> O que fazer
Segundo o texto sobre contribuintes do INSS, por que a contribuinte individual do sexo feminino vai receber no futuro um salário de benefício menor? Explique em uma ou duas frases.

> Texto de leitura
⟨

Entre @s 6,4 milhões de contribuintes individuais, a presença da contribuinte feminina mostra-se majoritária em ocupações mais precárias como, por exemplo, as empregadas domésticas. Nesse universo, as desigualdades profissionais entre os sexos são percebidas não apenas no número de contribuições realizadas ao longo de um ano, mas, também, no valor médio das contribuições efetuadas, em que os homens declaram rendimentos em média 32% superiores aos das mulheres. Desses fatos, resultará futuramente um salário de benefício menor à contribuinte individual do sexo feminino.

Contribuintes ao INSS por Gênero e Rendimento
Faixas de valor
(salário mínimo)
Masculino Feminino
Até 1 58,2% 38,6%
Acima de 40 85,1% 14,1%

Fonte: Rais e MPAS (2000)

⟩

> Dados extraídos

⟨

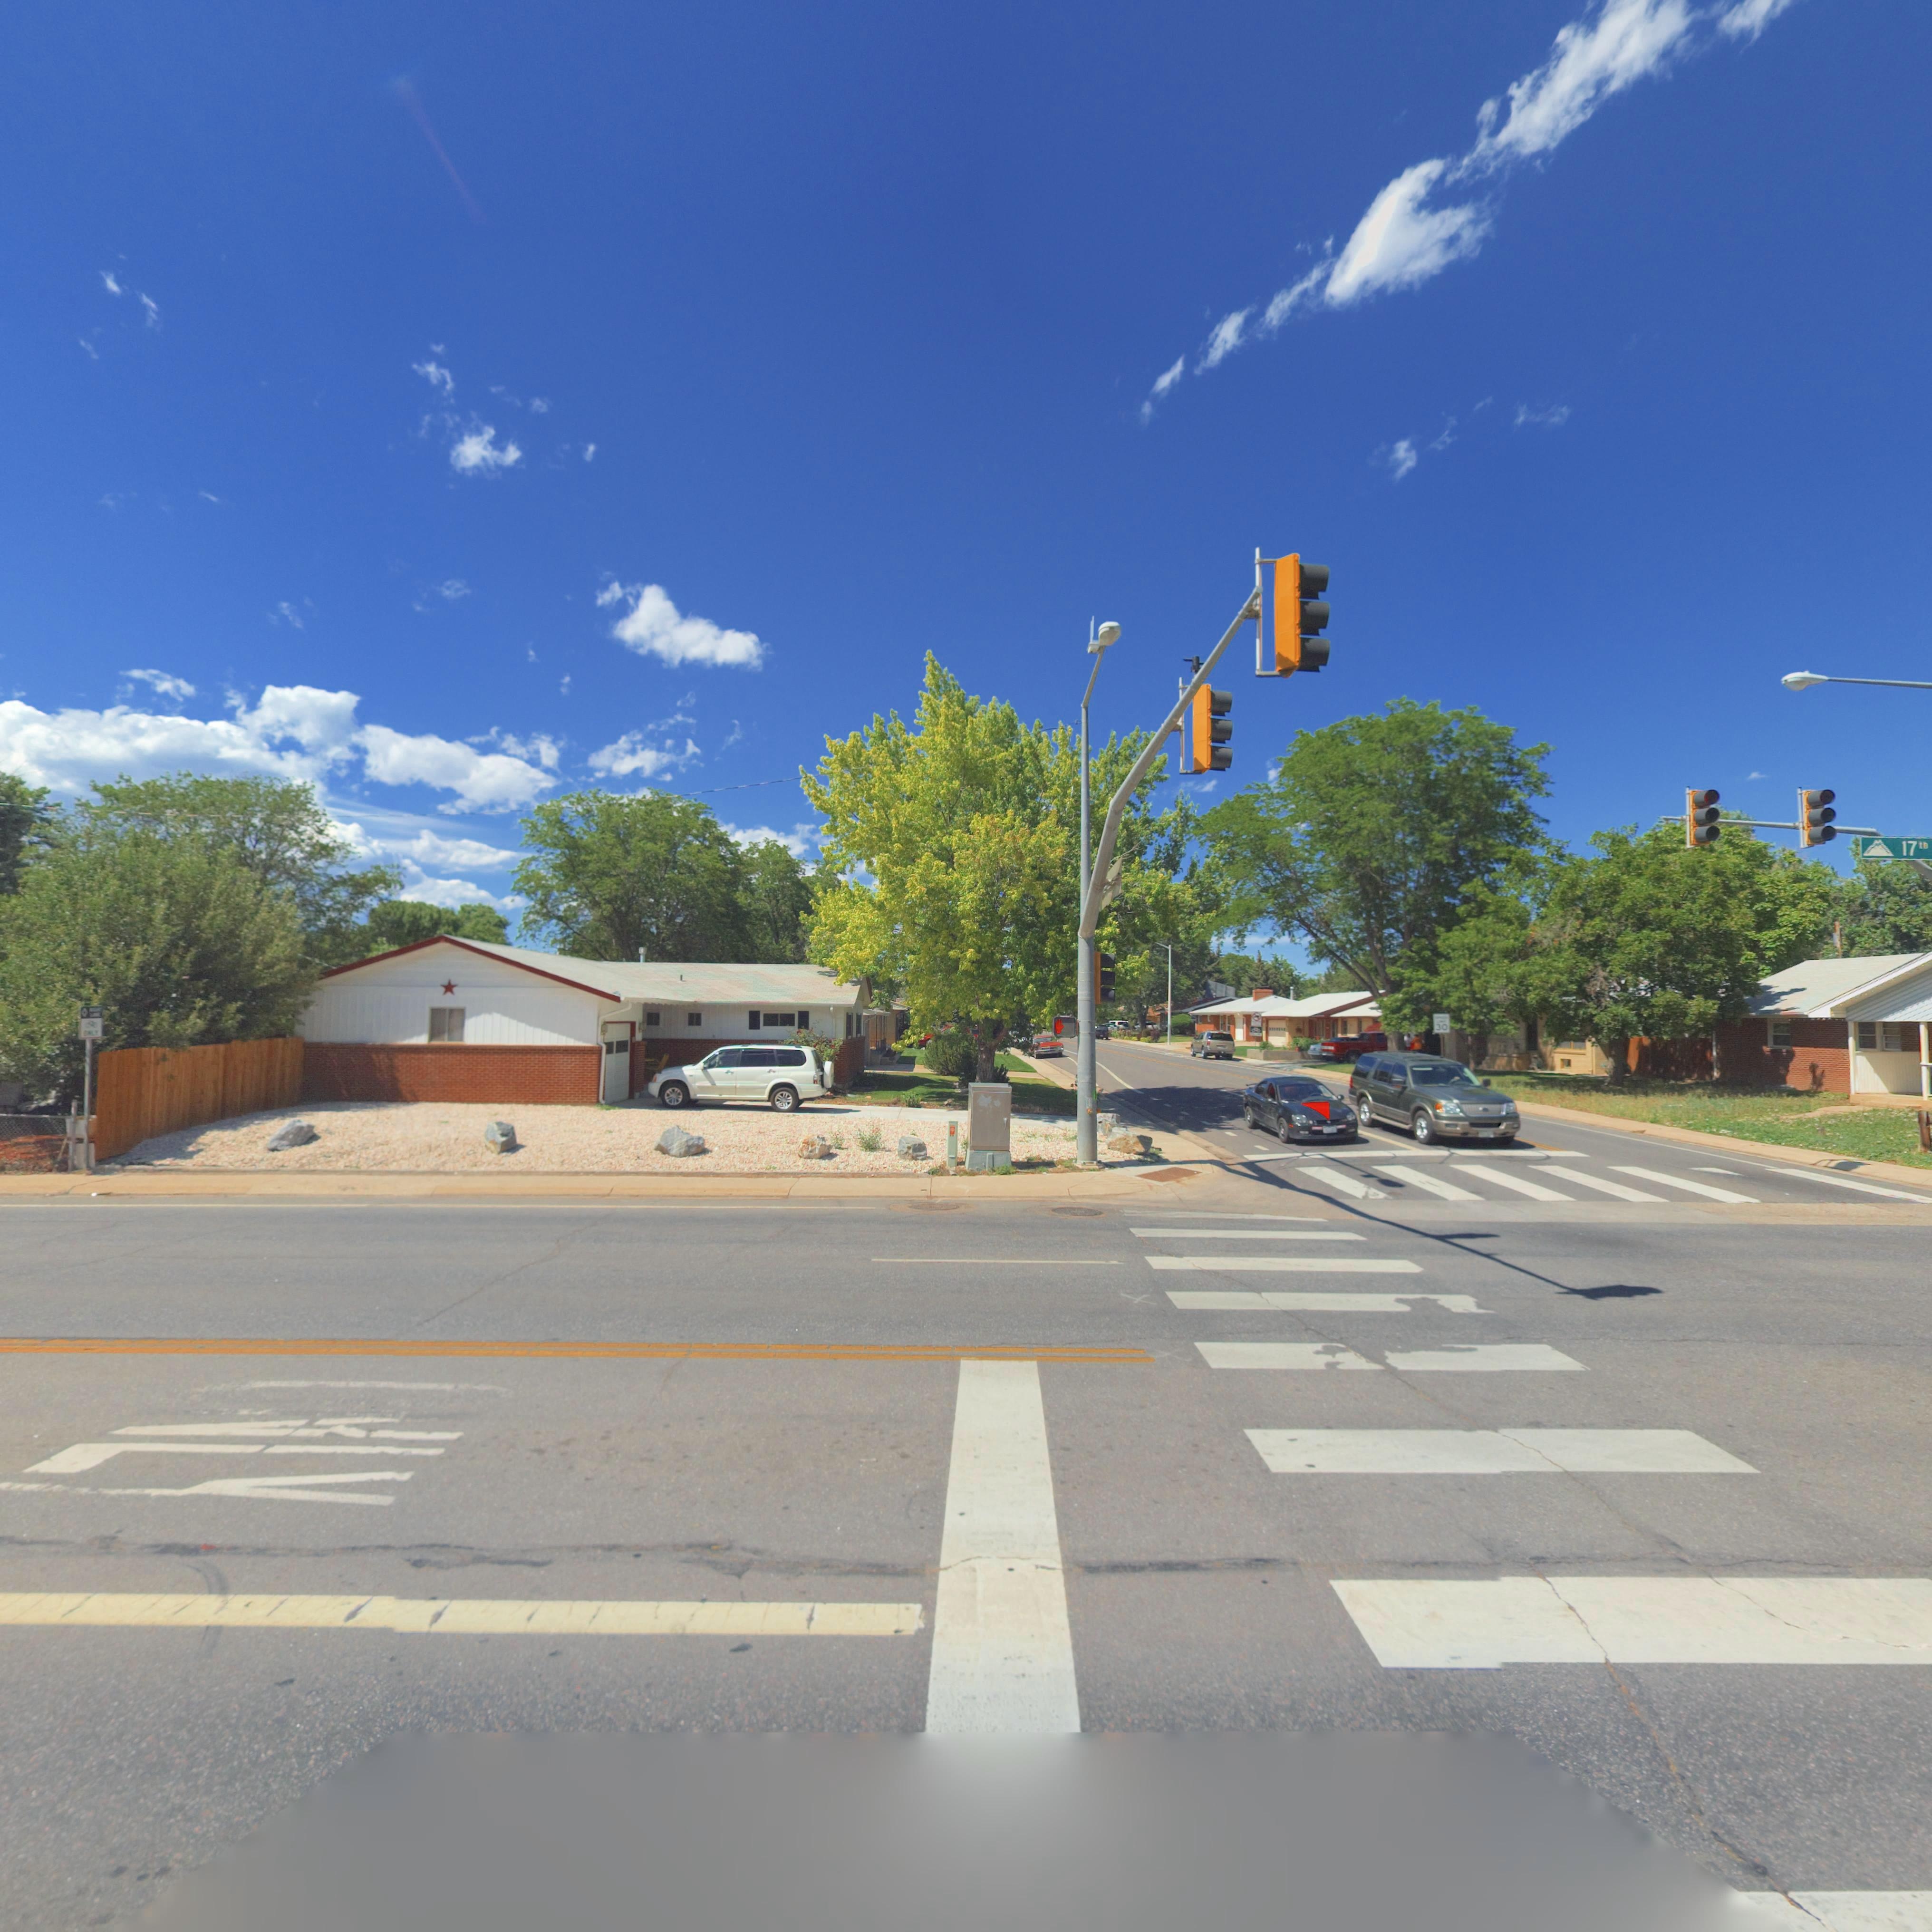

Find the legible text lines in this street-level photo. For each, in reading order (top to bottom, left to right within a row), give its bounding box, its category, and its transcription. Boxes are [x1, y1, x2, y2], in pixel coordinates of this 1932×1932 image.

[1902, 840, 1928, 856] StreetName: 17th 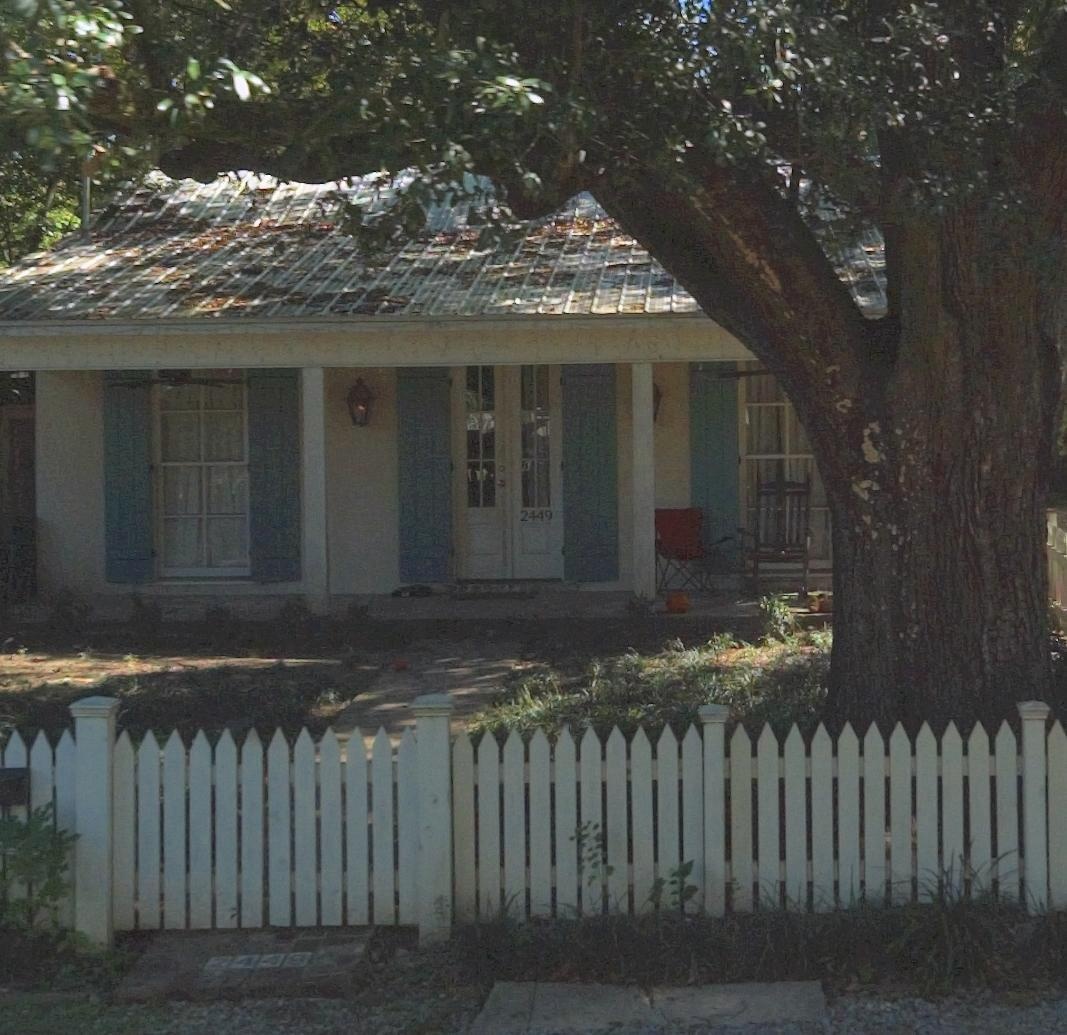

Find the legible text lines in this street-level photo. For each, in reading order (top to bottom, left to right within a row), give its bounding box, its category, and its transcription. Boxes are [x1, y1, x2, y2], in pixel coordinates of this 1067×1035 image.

[518, 508, 555, 523] StreetNumber: 2449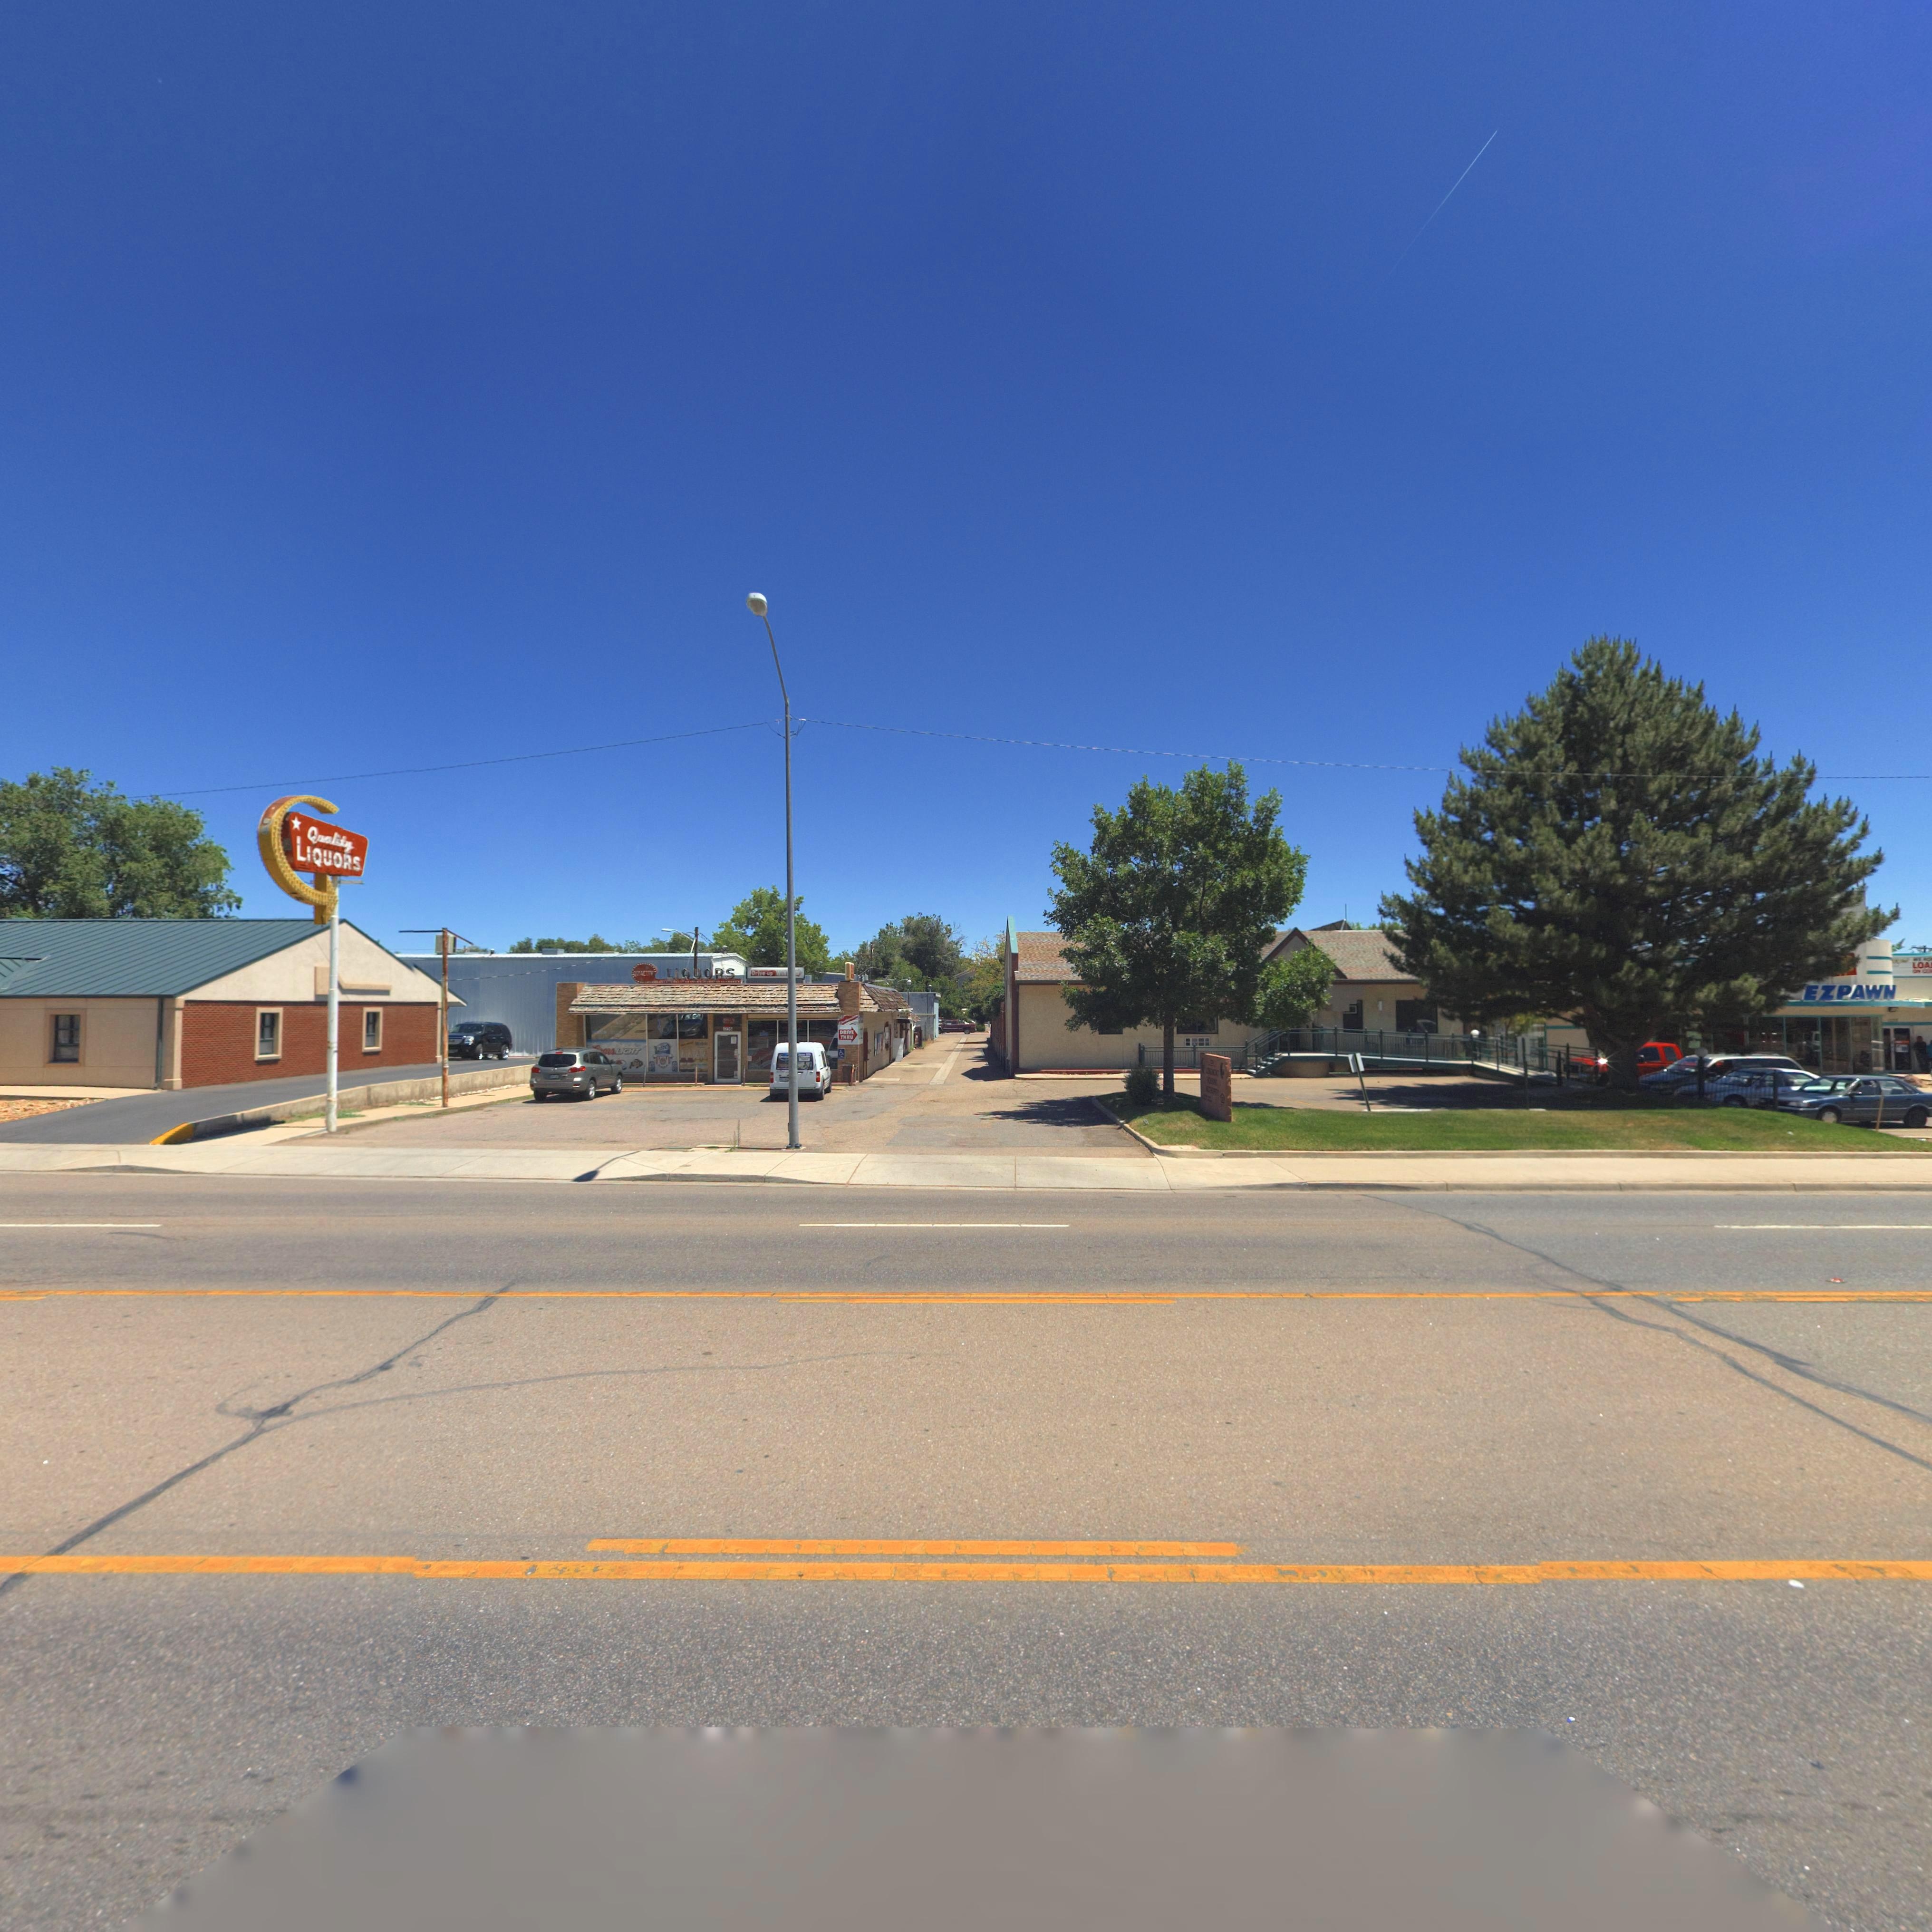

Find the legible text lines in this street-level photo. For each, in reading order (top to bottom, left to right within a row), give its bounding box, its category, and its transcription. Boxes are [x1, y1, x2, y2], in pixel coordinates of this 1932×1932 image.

[306, 825, 355, 853] BusinessName: Quality
[296, 834, 361, 871] BusinessName: LIQUORS
[632, 970, 654, 977] BusinessName: QUALITY
[666, 967, 734, 979] BusinessName: LIQUORS
[1802, 984, 1896, 1000] BusinessName: EZPAWN
[722, 1026, 732, 1031] StreetNumber: **36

⟩

> Resposta
As mulheres fazem menos contribuições ao longo do ano e contribuem com valores médios menores, já que os homens declaram rendimentos, em média, 32% maiores que os delas.